Lora Reynolds is pleased to announce the gallery's 2014 summer exhibition, a group show including Norkio Ambe, Colby Bird, Ben Durham, Richard Forster, Francesca Gabbiani, Carl Hammoud, Jim Hodges, Roy McMakin, and Frank Selby.
Colby Bird made his newest House Lamps—roughly hewn, precariously balanced sculptures of organic materials paired with lightbulbs—mostly from objects found within walking distance of his mother’s Austin home. The bricks, stained 2x4s, chunks of cement, alabaster fruit, driftwood, brightly painted bamboo roots, and small, shapely logs combine and transform into zoomorphic forms or pseudo-archeological artifacts. Bird’s House Lamps are cheeky, sometimes kitschy, and although their roots are in minimalist sculpture they are obviously handmade. The unrestrained earnestness and hard work Bird puts into these sculptures—sawing, sanding, drilling, balancing, wiring—make up for his lack of technical savvy. Despite appearances, Bird’s treatment is anything but haphazard; struggling in the studio is his way of dealing with the career expectations prescribed by his middle-class suburban upbringing. Flâneurism is something Bird simultaneously chases and runs away from. His House Lamps reconcile these contradictory impulses. Although delicate, they are warm and comforting.
The rigors of artistic practice are an important factor in Richard Forster’s work, too. Every day, Forster goes for a walk on the beach and spends hours and hours in his studio hunched over his drawing table. The three photogravures in this exhibition were made from pictures Forster took while standing on a pier looking down at the incoming tide. He made the three photographs at random intervals over the course of two minutes. The way Forster stretches two minutes of clock time into weeks of drawing/printmaking/art-making time recalls Einsteinian ideas of relativity: time can be measured by a second hand, by successive waves breaking on a shore, and by the millimeters of a drawing Forster completes in a day as he works down the page like an extraordinarily sensitive typewriter. Monotony and endless repetition can be strikingly beautiful.

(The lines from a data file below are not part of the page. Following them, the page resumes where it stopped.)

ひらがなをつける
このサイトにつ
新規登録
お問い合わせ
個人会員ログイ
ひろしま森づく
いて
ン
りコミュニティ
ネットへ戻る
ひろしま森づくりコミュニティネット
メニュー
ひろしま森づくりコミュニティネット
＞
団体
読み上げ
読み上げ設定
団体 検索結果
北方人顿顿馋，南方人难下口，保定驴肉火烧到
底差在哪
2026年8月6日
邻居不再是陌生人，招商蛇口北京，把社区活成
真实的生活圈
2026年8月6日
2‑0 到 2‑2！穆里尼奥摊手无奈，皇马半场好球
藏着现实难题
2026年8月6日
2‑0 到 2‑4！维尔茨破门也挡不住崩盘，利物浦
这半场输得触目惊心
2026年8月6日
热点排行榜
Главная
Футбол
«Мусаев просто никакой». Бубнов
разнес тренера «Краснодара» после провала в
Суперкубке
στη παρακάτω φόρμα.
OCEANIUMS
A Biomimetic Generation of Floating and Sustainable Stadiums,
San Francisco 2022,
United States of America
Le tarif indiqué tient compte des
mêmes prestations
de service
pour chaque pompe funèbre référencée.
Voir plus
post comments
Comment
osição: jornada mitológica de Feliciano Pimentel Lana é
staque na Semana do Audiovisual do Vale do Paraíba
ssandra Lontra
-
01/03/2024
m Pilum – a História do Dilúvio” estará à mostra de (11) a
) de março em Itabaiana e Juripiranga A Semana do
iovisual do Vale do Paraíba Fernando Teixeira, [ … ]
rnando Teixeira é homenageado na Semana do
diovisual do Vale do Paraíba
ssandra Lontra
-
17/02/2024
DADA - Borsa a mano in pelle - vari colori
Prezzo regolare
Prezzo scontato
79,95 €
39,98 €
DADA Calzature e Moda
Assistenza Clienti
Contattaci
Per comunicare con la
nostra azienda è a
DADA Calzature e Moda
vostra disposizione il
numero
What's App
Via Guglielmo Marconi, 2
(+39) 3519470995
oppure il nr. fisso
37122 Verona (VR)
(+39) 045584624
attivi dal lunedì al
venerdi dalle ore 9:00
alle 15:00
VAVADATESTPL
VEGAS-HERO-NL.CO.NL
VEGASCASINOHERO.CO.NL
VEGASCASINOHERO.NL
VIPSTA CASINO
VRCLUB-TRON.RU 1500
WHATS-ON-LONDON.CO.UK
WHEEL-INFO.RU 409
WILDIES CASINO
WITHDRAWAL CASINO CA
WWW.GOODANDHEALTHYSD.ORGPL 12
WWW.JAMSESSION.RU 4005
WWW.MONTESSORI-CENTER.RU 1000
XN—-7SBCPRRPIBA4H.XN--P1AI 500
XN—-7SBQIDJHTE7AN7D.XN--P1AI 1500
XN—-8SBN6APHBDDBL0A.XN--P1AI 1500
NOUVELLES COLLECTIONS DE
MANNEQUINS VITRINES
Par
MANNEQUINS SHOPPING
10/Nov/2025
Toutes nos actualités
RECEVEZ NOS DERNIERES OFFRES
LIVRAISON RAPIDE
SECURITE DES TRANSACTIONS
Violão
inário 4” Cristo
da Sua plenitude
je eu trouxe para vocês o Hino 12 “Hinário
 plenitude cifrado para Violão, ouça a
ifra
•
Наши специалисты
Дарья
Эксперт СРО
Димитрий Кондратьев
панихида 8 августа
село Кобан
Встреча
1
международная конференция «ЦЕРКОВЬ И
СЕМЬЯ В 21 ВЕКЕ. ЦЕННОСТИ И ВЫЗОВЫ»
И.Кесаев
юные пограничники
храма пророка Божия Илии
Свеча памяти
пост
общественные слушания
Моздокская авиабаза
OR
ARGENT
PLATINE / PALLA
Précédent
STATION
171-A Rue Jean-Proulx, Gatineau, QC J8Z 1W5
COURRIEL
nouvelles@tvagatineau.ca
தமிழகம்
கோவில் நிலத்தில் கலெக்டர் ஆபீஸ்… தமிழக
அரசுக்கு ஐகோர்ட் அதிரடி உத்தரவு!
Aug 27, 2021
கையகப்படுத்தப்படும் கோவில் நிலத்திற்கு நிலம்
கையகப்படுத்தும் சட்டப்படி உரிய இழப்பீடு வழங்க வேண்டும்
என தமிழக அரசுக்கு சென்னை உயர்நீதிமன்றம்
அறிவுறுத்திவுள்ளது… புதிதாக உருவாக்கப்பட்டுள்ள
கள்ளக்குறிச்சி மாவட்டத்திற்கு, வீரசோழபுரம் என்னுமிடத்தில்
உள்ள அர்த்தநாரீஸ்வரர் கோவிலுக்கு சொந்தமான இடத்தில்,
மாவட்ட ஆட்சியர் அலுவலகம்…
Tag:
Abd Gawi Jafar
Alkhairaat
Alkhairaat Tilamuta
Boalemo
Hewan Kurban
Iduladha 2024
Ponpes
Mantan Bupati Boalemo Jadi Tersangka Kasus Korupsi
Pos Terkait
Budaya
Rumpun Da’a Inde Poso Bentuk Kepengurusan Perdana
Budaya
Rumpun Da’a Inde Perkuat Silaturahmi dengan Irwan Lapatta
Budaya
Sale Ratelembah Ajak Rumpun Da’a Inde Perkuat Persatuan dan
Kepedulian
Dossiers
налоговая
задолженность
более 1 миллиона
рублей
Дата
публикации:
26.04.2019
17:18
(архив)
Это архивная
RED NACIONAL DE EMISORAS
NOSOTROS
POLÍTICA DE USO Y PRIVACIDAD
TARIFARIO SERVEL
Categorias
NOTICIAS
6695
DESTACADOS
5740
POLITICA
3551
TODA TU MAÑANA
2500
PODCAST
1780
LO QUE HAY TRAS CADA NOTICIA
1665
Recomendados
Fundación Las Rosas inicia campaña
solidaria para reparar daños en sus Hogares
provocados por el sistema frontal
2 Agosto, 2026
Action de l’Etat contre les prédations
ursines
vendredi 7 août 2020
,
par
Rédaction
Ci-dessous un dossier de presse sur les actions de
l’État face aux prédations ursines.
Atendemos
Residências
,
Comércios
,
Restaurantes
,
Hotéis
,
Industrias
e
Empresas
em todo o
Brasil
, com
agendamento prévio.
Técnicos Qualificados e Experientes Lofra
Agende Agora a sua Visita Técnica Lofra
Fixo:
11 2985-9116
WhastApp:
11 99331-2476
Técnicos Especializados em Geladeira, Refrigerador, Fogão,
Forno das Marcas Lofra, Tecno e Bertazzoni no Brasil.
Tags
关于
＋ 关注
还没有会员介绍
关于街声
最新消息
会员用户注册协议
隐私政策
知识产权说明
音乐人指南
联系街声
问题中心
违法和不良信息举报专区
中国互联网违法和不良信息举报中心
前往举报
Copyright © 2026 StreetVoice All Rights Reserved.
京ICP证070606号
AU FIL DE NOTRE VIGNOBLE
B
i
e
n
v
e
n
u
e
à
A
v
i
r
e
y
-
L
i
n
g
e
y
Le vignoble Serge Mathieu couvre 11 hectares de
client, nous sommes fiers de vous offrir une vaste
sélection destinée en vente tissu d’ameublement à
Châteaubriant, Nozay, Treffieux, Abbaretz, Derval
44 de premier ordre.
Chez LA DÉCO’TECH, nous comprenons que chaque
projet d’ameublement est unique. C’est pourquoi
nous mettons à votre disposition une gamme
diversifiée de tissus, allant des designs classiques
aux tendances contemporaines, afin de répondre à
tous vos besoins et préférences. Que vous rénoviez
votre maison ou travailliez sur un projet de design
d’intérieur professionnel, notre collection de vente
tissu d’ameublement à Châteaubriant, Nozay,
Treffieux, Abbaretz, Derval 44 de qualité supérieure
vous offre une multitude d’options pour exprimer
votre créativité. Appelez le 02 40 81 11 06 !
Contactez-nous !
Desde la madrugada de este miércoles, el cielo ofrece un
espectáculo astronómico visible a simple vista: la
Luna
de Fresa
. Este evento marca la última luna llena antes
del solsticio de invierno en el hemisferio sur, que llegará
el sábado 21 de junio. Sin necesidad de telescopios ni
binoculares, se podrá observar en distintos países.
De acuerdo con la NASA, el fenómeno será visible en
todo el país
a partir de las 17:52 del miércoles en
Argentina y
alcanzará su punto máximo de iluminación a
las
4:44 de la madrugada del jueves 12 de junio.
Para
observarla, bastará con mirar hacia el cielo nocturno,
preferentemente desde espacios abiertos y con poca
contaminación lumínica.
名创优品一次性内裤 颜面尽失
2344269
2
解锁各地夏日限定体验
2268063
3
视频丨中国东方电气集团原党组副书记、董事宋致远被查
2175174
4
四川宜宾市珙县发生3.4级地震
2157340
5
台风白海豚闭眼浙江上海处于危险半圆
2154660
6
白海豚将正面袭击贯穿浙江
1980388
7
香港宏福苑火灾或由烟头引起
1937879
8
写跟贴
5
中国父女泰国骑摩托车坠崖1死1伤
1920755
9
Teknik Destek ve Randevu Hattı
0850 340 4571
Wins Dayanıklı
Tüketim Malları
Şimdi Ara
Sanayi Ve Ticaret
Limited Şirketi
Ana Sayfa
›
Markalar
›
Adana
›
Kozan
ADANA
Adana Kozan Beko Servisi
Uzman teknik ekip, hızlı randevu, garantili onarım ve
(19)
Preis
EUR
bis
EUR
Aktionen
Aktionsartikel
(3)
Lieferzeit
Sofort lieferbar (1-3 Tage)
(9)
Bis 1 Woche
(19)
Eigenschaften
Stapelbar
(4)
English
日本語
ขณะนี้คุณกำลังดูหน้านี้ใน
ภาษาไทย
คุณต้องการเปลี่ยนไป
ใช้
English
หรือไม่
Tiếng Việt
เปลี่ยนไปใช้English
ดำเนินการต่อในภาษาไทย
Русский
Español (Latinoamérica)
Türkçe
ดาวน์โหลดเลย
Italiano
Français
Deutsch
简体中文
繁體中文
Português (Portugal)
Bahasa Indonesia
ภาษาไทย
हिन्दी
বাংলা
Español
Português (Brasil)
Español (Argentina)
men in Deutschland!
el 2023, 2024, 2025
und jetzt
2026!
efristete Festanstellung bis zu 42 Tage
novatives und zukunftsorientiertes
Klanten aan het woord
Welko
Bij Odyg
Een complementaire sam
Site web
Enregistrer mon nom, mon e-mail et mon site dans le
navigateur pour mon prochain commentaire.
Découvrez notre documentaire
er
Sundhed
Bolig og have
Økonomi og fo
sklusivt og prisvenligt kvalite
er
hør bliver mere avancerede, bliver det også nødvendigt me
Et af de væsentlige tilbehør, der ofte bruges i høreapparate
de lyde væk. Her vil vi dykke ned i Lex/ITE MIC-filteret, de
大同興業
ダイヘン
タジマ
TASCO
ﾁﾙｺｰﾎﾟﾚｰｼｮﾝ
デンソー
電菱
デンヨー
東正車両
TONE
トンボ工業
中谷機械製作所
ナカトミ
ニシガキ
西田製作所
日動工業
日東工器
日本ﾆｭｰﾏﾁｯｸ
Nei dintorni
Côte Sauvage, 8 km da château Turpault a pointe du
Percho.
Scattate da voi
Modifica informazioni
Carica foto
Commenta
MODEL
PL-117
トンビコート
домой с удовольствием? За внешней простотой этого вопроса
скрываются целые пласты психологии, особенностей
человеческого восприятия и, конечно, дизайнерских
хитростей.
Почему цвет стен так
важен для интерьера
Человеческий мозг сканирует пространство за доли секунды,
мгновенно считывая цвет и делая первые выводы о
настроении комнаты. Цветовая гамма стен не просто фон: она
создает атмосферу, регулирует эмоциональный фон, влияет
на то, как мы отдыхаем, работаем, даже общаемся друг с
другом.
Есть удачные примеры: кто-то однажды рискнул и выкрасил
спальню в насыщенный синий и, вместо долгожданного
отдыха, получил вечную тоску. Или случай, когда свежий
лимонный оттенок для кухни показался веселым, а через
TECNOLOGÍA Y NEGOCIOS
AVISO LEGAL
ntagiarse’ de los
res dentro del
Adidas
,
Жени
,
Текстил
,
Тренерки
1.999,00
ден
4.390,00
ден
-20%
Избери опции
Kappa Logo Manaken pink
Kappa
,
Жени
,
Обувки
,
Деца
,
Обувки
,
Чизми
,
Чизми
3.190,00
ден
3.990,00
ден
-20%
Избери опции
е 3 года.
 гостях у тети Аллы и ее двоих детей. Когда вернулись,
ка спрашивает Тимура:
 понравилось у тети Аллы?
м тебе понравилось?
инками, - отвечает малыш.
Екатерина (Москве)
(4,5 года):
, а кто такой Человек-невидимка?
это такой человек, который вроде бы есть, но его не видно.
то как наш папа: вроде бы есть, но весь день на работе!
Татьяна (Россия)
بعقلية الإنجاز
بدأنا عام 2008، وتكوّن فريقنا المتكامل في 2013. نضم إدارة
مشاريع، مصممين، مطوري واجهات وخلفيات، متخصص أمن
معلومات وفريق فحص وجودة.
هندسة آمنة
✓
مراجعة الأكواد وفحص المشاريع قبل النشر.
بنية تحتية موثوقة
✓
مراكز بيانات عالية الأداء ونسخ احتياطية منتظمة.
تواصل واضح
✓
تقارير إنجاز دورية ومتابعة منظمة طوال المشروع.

Expectation (and its subversion), on the other hand, is a thread that connects Roy McMakin’s practice to some of the other artists in the show. He uses the language of traditional American furniture and domestic curios but tweaks form and function to reflect his understanding of domesticity and companionship. Untitled (Vases about Language and Redemption), a collaboration with Heath Ceramics, is a group of seven classic vessels (in Heath’s distinctive colors) that McMakin redesigned to render unusable. Where pitchers, kettles, and amphoras have abbreviated handles, vases and jugs have holes in the wrong places. McMakin’s work continuously renegotiates the fluid boundaries between art and design and the spectrum of utility that lies between the two disciplines. Equally relevant to Untitled, however, are the trappings and disappointments of interpersonal relationships. At once vulnerable and assertive, McMakin’s vases are unabashed, if not confused, about what they are and are not.
The 2014 Lora Reynolds Gallery summer exhibition pulls together a broad range of sculpture, drawing, and painting from a group of artists with divergent interests and surprising parallels.